═══ RECORDS TO USE

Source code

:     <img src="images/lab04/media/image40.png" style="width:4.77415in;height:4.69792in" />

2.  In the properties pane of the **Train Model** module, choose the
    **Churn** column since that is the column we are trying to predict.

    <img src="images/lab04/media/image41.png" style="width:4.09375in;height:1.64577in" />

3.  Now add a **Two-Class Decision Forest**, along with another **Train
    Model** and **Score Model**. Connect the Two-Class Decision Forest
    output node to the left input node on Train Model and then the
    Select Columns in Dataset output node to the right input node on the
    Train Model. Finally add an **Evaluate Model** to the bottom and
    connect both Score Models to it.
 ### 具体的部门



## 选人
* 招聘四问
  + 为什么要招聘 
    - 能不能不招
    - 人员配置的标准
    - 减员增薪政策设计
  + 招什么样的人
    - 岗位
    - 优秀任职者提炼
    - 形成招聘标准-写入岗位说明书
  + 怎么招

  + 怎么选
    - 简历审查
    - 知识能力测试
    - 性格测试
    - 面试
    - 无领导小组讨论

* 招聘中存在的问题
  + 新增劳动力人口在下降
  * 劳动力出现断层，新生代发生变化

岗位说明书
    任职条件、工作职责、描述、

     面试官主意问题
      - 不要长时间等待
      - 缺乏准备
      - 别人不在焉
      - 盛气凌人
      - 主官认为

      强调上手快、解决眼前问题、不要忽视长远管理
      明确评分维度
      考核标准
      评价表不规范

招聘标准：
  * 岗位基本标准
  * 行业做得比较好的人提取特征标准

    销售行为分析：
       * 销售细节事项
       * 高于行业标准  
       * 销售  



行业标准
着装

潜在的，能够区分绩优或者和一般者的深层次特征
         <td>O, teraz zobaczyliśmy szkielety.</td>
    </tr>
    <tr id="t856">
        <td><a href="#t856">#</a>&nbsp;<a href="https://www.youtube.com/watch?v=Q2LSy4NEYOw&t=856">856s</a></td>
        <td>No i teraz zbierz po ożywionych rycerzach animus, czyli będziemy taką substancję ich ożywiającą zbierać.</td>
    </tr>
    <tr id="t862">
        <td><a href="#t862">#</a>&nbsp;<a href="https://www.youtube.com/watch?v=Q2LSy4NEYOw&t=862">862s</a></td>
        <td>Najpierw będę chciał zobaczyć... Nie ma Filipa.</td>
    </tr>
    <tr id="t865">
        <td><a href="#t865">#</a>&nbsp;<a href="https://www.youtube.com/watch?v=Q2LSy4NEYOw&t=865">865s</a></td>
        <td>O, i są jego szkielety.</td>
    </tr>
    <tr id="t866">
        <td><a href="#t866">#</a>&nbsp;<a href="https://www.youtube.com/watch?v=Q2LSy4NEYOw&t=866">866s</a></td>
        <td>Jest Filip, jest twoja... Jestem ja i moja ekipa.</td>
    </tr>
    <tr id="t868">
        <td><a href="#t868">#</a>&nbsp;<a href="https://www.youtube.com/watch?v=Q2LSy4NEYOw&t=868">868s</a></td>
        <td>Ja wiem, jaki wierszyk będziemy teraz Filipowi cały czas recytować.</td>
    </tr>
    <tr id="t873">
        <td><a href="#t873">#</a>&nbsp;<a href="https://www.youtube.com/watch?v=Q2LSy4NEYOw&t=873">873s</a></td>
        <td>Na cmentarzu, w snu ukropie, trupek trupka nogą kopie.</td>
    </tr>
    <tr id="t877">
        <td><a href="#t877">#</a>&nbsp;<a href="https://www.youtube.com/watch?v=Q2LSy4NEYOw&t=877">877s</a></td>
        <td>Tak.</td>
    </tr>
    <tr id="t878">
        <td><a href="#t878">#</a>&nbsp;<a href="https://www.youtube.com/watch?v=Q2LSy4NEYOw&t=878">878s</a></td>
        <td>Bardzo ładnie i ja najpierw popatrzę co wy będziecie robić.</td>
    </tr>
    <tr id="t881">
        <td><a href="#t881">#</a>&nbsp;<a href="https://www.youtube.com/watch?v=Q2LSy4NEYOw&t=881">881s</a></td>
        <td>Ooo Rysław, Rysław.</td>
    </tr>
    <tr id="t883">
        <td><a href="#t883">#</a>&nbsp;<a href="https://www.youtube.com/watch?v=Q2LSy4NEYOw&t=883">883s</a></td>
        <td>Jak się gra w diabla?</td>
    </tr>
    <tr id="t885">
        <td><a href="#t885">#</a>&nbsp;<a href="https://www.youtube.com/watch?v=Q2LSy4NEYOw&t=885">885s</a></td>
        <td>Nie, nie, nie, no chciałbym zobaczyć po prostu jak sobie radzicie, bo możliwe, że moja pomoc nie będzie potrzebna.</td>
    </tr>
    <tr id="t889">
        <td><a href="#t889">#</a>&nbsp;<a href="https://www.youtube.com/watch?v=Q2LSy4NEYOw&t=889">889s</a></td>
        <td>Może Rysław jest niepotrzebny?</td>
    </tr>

══════

**THE TASK:**
Please reproduce every entry above line for line, with nothing changed.

**RESPONSE BOX:**
Source code

:     <img src="images/lab04/media/image40.png" style="width:4.77415in;height:4.69792in" />

2.  In the properties pane of the **Train Model** module, choose the
    **Churn** column since that is the column we are trying to predict.

    <img src="images/lab04/media/image41.png" style="width:4.09375in;height:1.64577in" />

3.  Now add a **Two-Class Decision Forest**, along with another **Train
    Model** and **Score Model**. Connect the Two-Class Decision Forest
    output node to the left input node on Train Model and then the
    Select Columns in Dataset output node to the right input node on the
    Train Model. Finally add an **Evaluate Model** to the bottom and
    connect both Score Models to it.
 ### 具体的部门



## 选人
* 招聘四问
  + 为什么要招聘 
    - 能不能不招
    - 人员配置的标准
    - 减员增薪政策设计
  + 招什么样的人
    - 岗位
    - 优秀任职者提炼
    - 形成招聘标准-写入岗位说明书
  + 怎么招

  + 怎么选
    - 简历审查
    - 知识能力测试
    - 性格测试
    - 面试
    - 无领导小组讨论

* 招聘中存在的问题
  + 新增劳动力人口在下降
  * 劳动力出现断层，新生代发生变化

岗位说明书
    任职条件、工作职责、描述、

     面试官主意问题
      - 不要长时间等待
      - 缺乏准备
      - 别人不在焉
      - 盛气凌人
      - 主官认为

      强调上手快、解决眼前问题、不要忽视长远管理
      明确评分维度
      考核标准
      评价表不规范

招聘标准：
  * 岗位基本标准
  * 行业做得比较好的人提取特征标准

    销售行为分析：
       * 销售细节事项
       * 高于行业标准  
       * 销售  



行业标准
着装

潜在的，能够区分绩优或者和一般者的深层次特征
         <td>O, teraz zobaczyliśmy szkielety.</td>
    </tr>
    <tr id="t856">
        <td><a href="#t856">#</a>&nbsp;<a href="https://www.youtube.com/watch?v=Q2LSy4NEYOw&t=856">856s</a></td>
        <td>No i teraz zbierz po ożywionych rycerzach animus, czyli będziemy taką substancję ich ożywiającą zbierać.</td>
    </tr>
    <tr id="t862">
        <td><a href="#t862">#</a>&nbsp;<a href="https://www.youtube.com/watch?v=Q2LSy4NEYOw&t=862">862s</a></td>
        <td>Najpierw będę chciał zobaczyć... Nie ma Filipa.</td>
    </tr>
    <tr id="t865">
        <td><a href="#t865">#</a>&nbsp;<a href="https://www.youtube.com/watch?v=Q2LSy4NEYOw&t=865">865s</a></td>
        <td>O, i są jego szkielety.</td>
    </tr>
    <tr id="t866">
        <td><a href="#t866">#</a>&nbsp;<a href="https://www.youtube.com/watch?v=Q2LSy4NEYOw&t=866">866s</a></td>
        <td>Jest Filip, jest twoja... Jestem ja i moja ekipa.</td>
    </tr>
    <tr id="t868">
        <td><a href="#t868">#</a>&nbsp;<a href="https://www.youtube.com/watch?v=Q2LSy4NEYOw&t=868">868s</a></td>
        <td>Ja wiem, jaki wierszyk będziemy teraz Filipowi cały czas recytować.</td>
    </tr>
    <tr id="t873">
        <td><a href="#t873">#</a>&nbsp;<a href="https://www.youtube.com/watch?v=Q2LSy4NEYOw&t=873">873s</a></td>
        <td>Na cmentarzu, w snu ukropie, trupek trupka nogą kopie.</td>
    </tr>
    <tr id="t877">
        <td><a href="#t877">#</a>&nbsp;<a href="https://www.youtube.com/watch?v=Q2LSy4NEYOw&t=877">877s</a></td>
        <td>Tak.</td>
    </tr>
    <tr id="t878">
        <td><a href="#t878">#</a>&nbsp;<a href="https://www.youtube.com/watch?v=Q2LSy4NEYOw&t=878">878s</a></td>
        <td>Bardzo ładnie i ja najpierw popatrzę co wy będziecie robić.</td>
    </tr>
    <tr id="t881">
        <td><a href="#t881">#</a>&nbsp;<a href="https://www.youtube.com/watch?v=Q2LSy4NEYOw&t=881">881s</a></td>
        <td>Ooo Rysław, Rysław.</td>
    </tr>
    <tr id="t883">
        <td><a href="#t883">#</a>&nbsp;<a href="https://www.youtube.com/watch?v=Q2LSy4NEYOw&t=883">883s</a></td>
        <td>Jak się gra w diabla?</td>
    </tr>
    <tr id="t885">
        <td><a href="#t885">#</a>&nbsp;<a href="https://www.youtube.com/watch?v=Q2LSy4NEYOw&t=885">885s</a></td>
        <td>Nie, nie, nie, no chciałbym zobaczyć po prostu jak sobie radzicie, bo możliwe, że moja pomoc nie będzie potrzebna.</td>
    </tr>
    <tr id="t889">
        <td><a href="#t889">#</a>&nbsp;<a href="https://www.youtube.com/watch?v=Q2LSy4NEYOw&t=889">889s</a></td>
        <td>Może Rysław jest niepotrzebny?</td>
    </tr>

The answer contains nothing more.